A Paper Son by Jason Buchholz

Grade school teacher and aspiring author Peregrine Long sees a Chinese family on board a ship--in his morning tea. The image inspires him to write the story of this family, but then a woman turns up at his door, claiming that he's writing her family history exactly as it happened. She doesn't like it, but she has one question: What happened to the little boy of the family, her long-lost uncle? Throughout the course of a month-long tempest that begins to wash the peninsula out from beneath them, Peregrine searches modern-day San Francisco and its surroundings--and, through his continued writing, southern China and the Pacific immigration experience of a century ago--for the missing boy. The clues uncovered lead Peregrine to question not only the nature of his writing, but also his knowledge of his own past and his understanding of his identity.
Goodreads description

Where do the ideas for stories come from? It is a question authors are often asked. The answer can be surprising. Anything can act as a stimulus - a conversation overheard, some music wafting from a doorway, a stranger passing in the street, a landscape. If the author is "in the zone" then s/he will detect these stimuli everywhere. Jason Buchholz's fictional author, Peregrine Long, finds inspiration in a cup of tea, in a swim in the rain, in an old man dressed in strange clothes and carrying a rifle in the street... But this is a magic-realist book and it becomes clear, with the arrival of the strange woman accusing him of stealing her family story, that this is more than abstract inspiration. The woman wants to know what happened to her uncle Henry - the boy at the heart of Peregrine's new work. History is leaking into Peregrine's reality. The boundaries between fiction and non-fiction become fluid. 

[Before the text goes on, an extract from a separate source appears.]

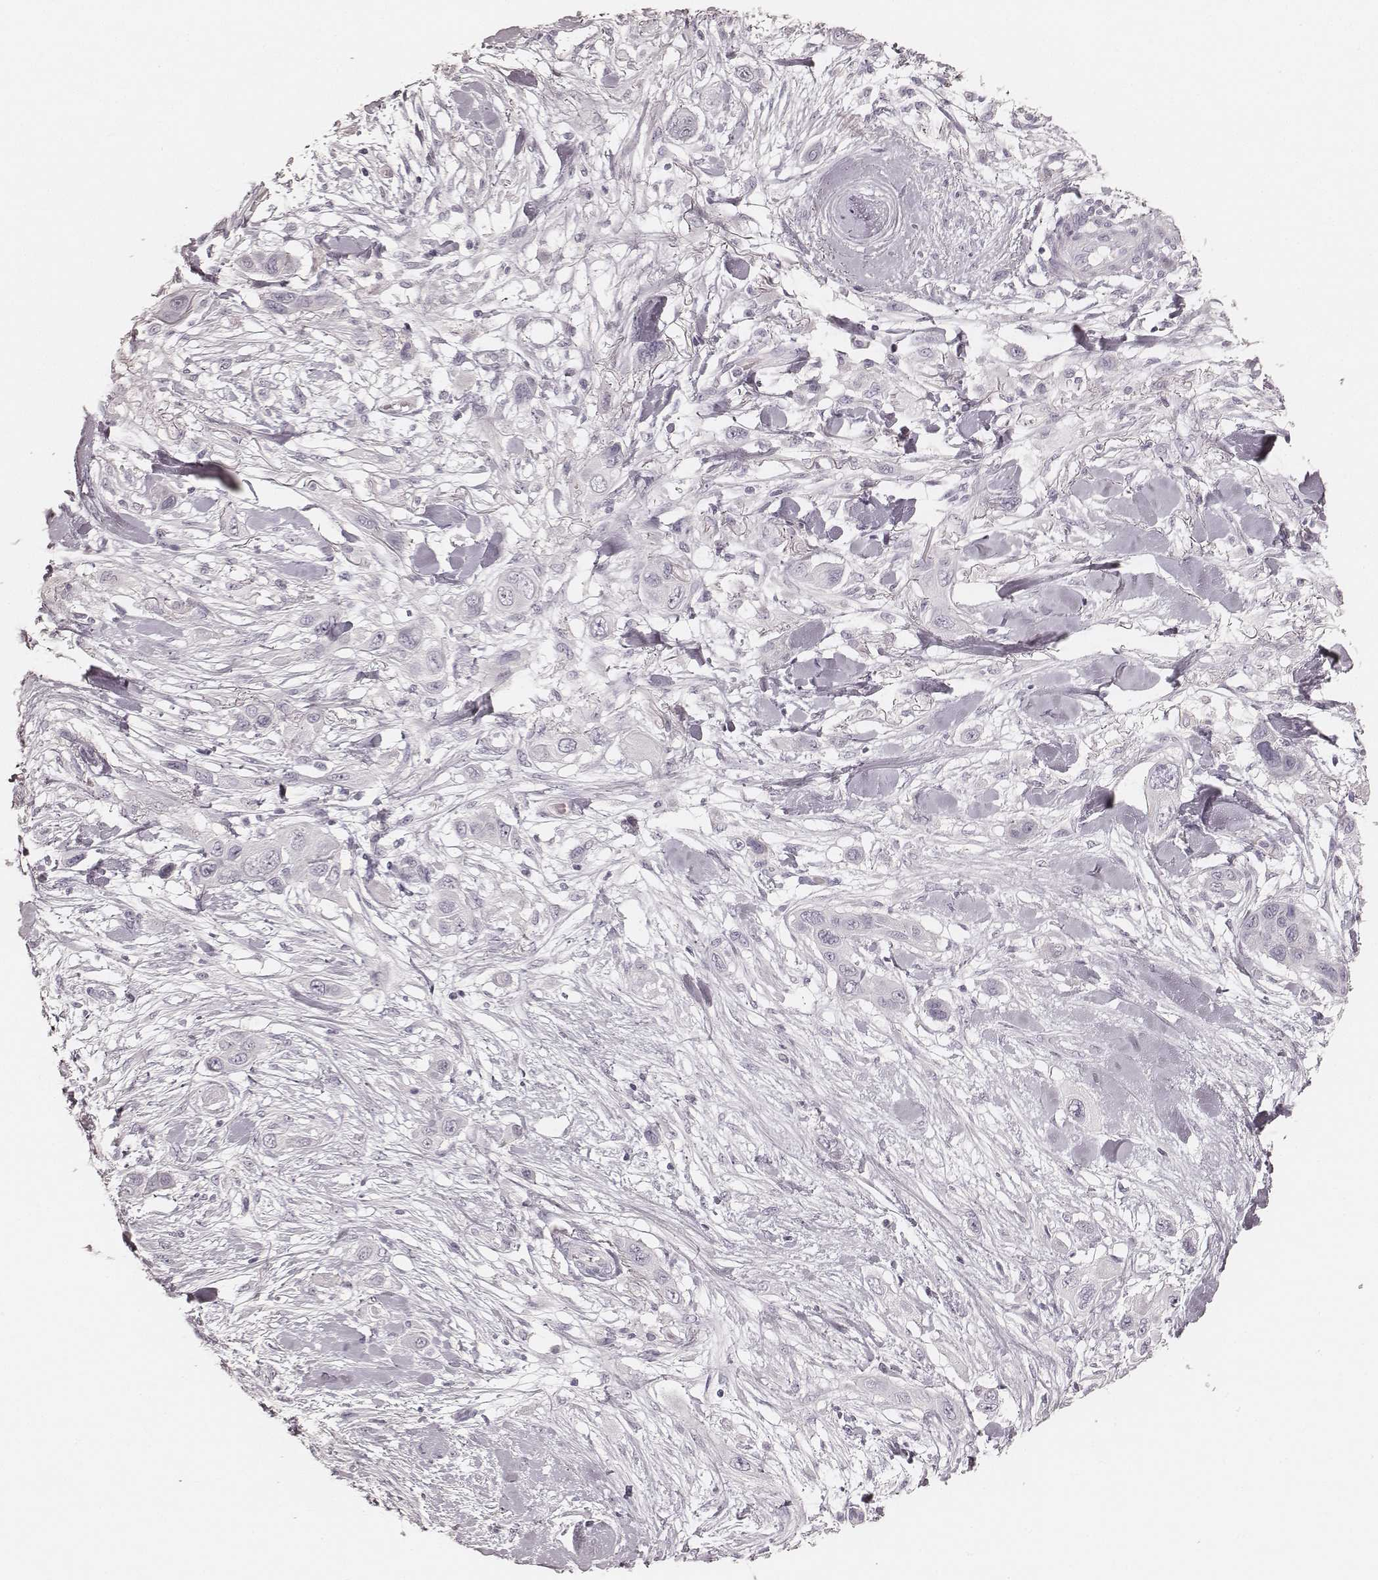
{"staining": {"intensity": "negative", "quantity": "none", "location": "none"}, "tissue": "skin cancer", "cell_type": "Tumor cells", "image_type": "cancer", "snomed": [{"axis": "morphology", "description": "Squamous cell carcinoma, NOS"}, {"axis": "topography", "description": "Skin"}], "caption": "DAB immunohistochemical staining of human skin cancer (squamous cell carcinoma) exhibits no significant expression in tumor cells.", "gene": "KRT26", "patient": {"sex": "male", "age": 79}}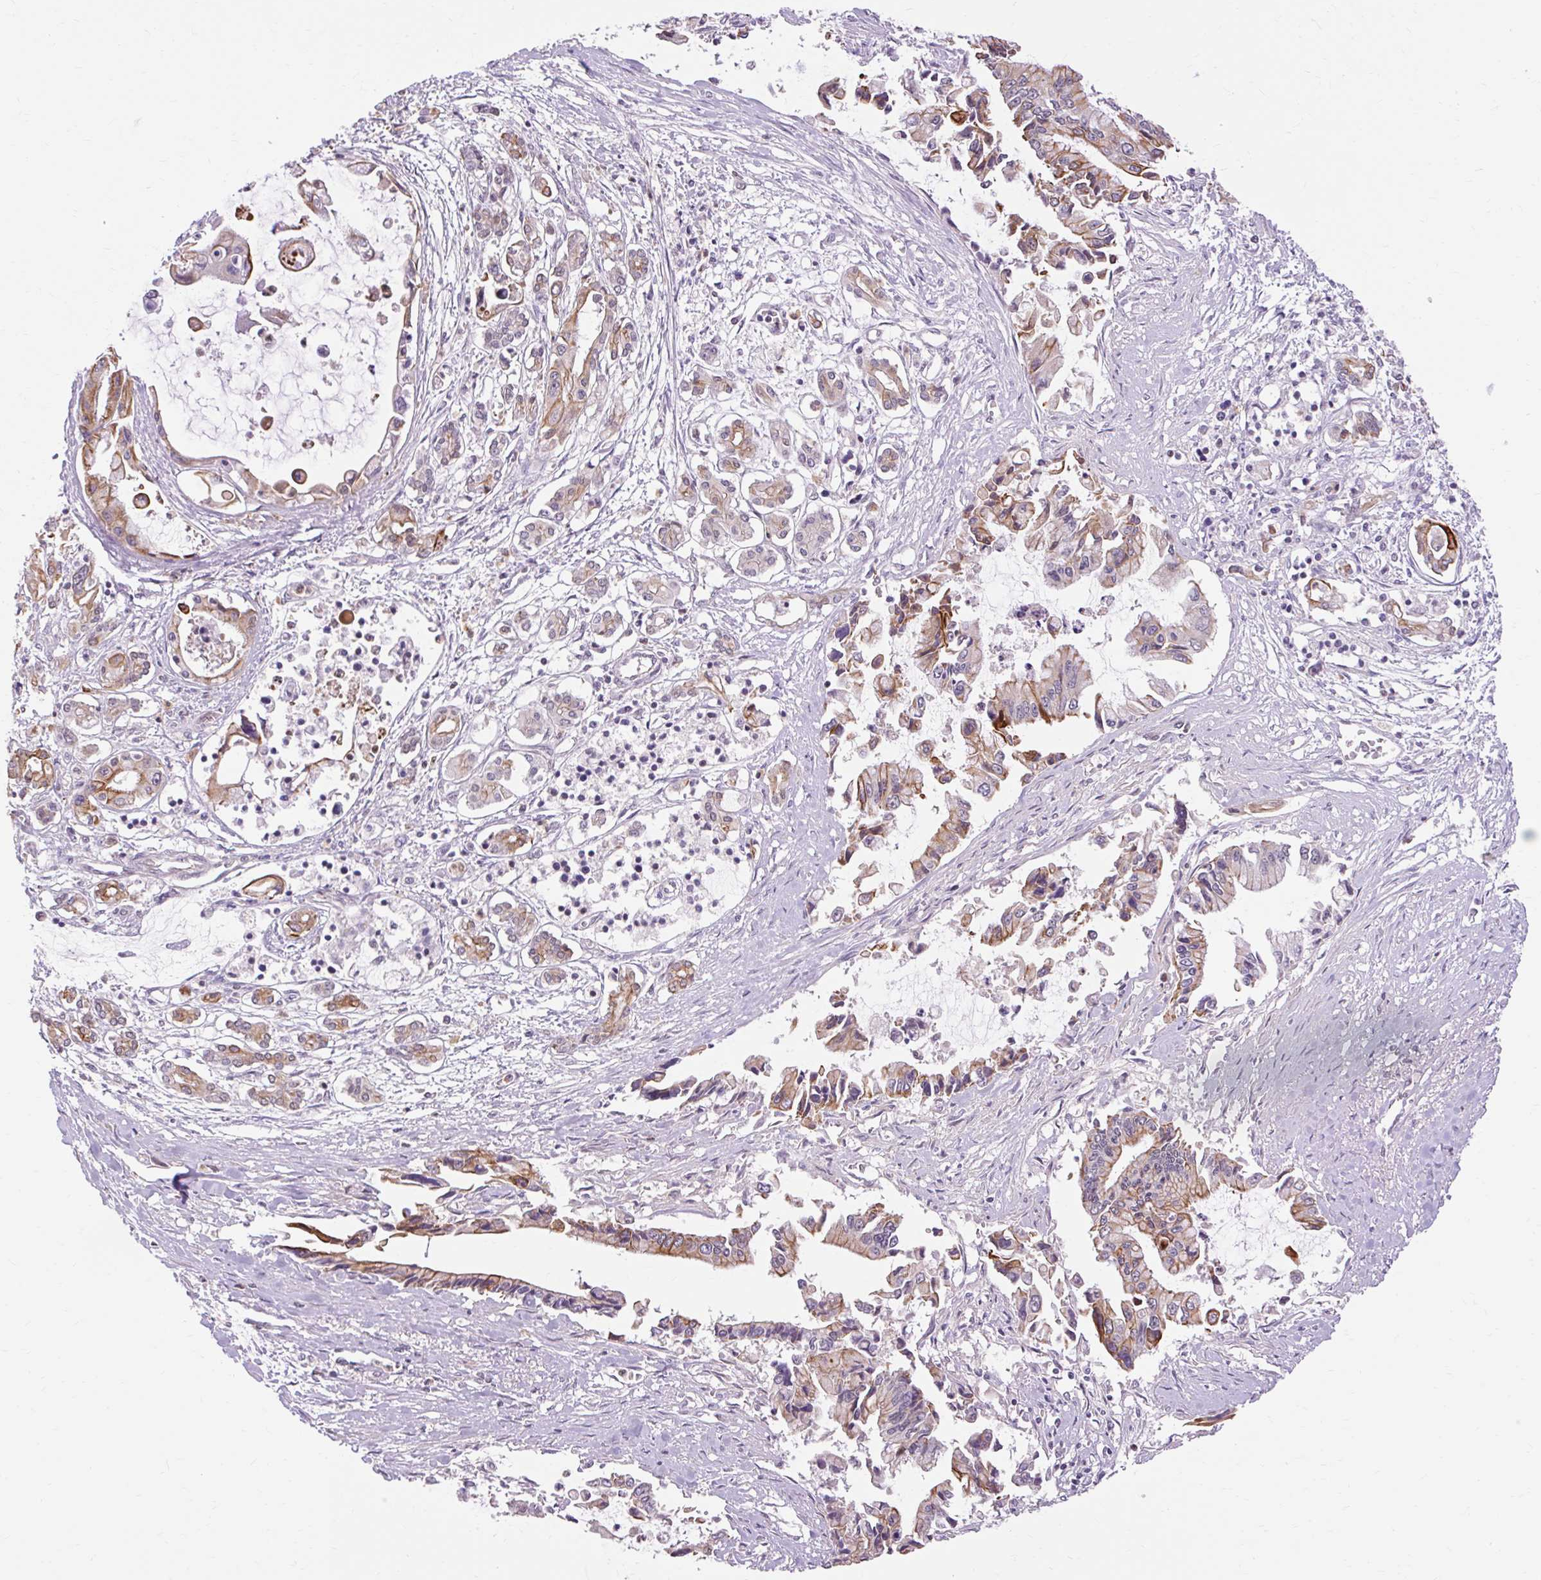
{"staining": {"intensity": "moderate", "quantity": ">75%", "location": "cytoplasmic/membranous,nuclear"}, "tissue": "pancreatic cancer", "cell_type": "Tumor cells", "image_type": "cancer", "snomed": [{"axis": "morphology", "description": "Adenocarcinoma, NOS"}, {"axis": "topography", "description": "Pancreas"}], "caption": "Immunohistochemical staining of adenocarcinoma (pancreatic) displays medium levels of moderate cytoplasmic/membranous and nuclear staining in approximately >75% of tumor cells. The protein is shown in brown color, while the nuclei are stained blue.", "gene": "NPIPB12", "patient": {"sex": "male", "age": 84}}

I use the word "fluid" deliberately. Water in all its forms appears throughout the novel. Peregrine starts the story as a major storm is about to hit San Francisco and it continues throughout the book. The first intimation of the story is in the tea-cup. What Peregrine sees in the cup is Henry's family on a ship returning to China. That water is hugely important is clear but why?

The story becomes a magic-realist mystery. What happened to the boy Henry at the centre of Peregrine's novel and the woman's real-life uncle? Why has Peregrine been chosen as the vehicle for Henry's story? The answer to the mystery can only come by Peregrine listening to his "inspiration" and writing the novel. 

As you can see there are a lot of layers to A Paper Son. The narrative keeps moving from Peregrine's story to Henry's, but the mystery and Jason Buchholz's writing kept this reader's attention.

I received this book free from the publisher in return for a fair review.